Buy or Renew
Buy or Renew
Duo Security forums now LIVE! Get answers to all your Duo Security questions. Learn more
cancel
Turn on suggestions
Auto-suggest helps you quickly narrow down your search results by suggesting possible matches as you type.
Showing results for 
Search instead for 
Did you mean: 
cancel
Start a conversation
1258
Views
5
Helpful
13
Replies

Flex VPN with Azure

Go to solution
angelito_mas
Level 1
Level 1

‎03-22-2022 04:42 AM

Hello,

i am configuring an CSR1000v on an Azure Infrastracture to enable it as Hub Server VPN.

I' ve almost done the configuration but when i do a telnet on its Public IP (on the 500 and 4500 ports) the server is not reachable.

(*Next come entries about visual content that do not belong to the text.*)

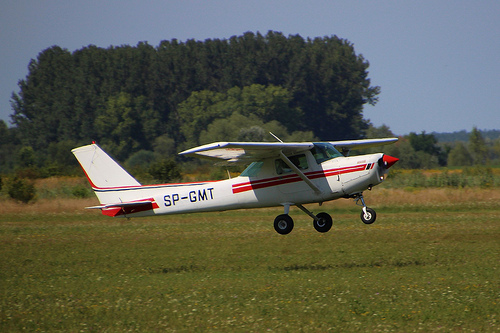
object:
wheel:
[271, 214, 297, 243]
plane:
[76, 130, 390, 247]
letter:
[161, 186, 214, 209]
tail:
[66, 140, 143, 218]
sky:
[31, 11, 253, 54]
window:
[274, 151, 311, 175]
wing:
[78, 201, 154, 219]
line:
[230, 159, 376, 196]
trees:
[386, 122, 500, 167]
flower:
[162, 268, 409, 329]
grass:
[29, 197, 428, 320]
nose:
[378, 151, 400, 169]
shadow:
[266, 247, 438, 286]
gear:
[269, 211, 333, 236]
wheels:
[311, 208, 380, 234]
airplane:
[67, 130, 400, 237]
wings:
[176, 129, 314, 168]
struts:
[279, 156, 329, 197]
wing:
[316, 137, 400, 151]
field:
[20, 225, 459, 312]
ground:
[63, 238, 437, 305]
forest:
[33, 40, 453, 179]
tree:
[1, 35, 108, 205]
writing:
[163, 187, 215, 208]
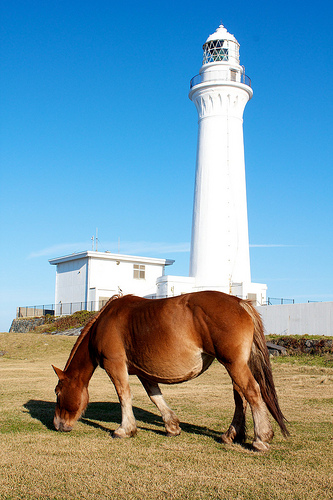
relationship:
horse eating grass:
[49, 288, 292, 452] [6, 417, 145, 453]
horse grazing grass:
[49, 288, 299, 455] [147, 472, 269, 498]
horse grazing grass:
[49, 288, 292, 452] [64, 446, 271, 494]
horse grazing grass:
[49, 288, 299, 455] [63, 451, 264, 498]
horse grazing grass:
[49, 288, 299, 455] [63, 449, 315, 498]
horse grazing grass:
[49, 288, 299, 455] [44, 444, 322, 496]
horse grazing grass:
[49, 288, 299, 455] [46, 432, 318, 497]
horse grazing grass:
[49, 288, 299, 455] [58, 435, 303, 497]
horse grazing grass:
[49, 288, 299, 455] [15, 434, 320, 494]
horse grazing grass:
[49, 288, 292, 452] [2, 339, 318, 492]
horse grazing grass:
[49, 288, 299, 455] [113, 458, 297, 497]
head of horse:
[47, 361, 90, 433] [49, 288, 299, 455]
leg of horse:
[98, 353, 136, 438] [49, 288, 299, 455]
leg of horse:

I have already opened the ports on the Security Panel of the Azure Portal.

 

iotodvpn#sh ip socket
Proto Remote Port Local Port In Out Stat TTY OutputIF
17 --listen-- 172.28.0.1 500 0 0 2001011 0
17(v6) --listen-- --any-- 500 0 0 2020011 0
17 --listen-- 172.28.0.1 4500 0 0 2001011 0
17(v6) --listen-- --any-- 4500 0 0 2020011 0

 

Can you help me?

Labels:
0 Helpful
1 Accepted Solution

Accepted Solutions
13 Replies 13

Go to solution
Rob Ingram
VIP
VIP

‎03-22-2022 04:50 AM

@angelito_mas the FlexVPN hub would be listening on UDP, when you are connecting are you using UDP? If you've opened the ports and you can at least ping, connect a spoke for testing and enable IKEv2 debugs (if you are having an issue).

0 Helpful

Go to solution
angelito_mas
Level 1
Level 1
In response to Rob Ingram

‎03-22-2022 04:55 AM

@Rob Ingram i can ping but i cannot connect a spoke.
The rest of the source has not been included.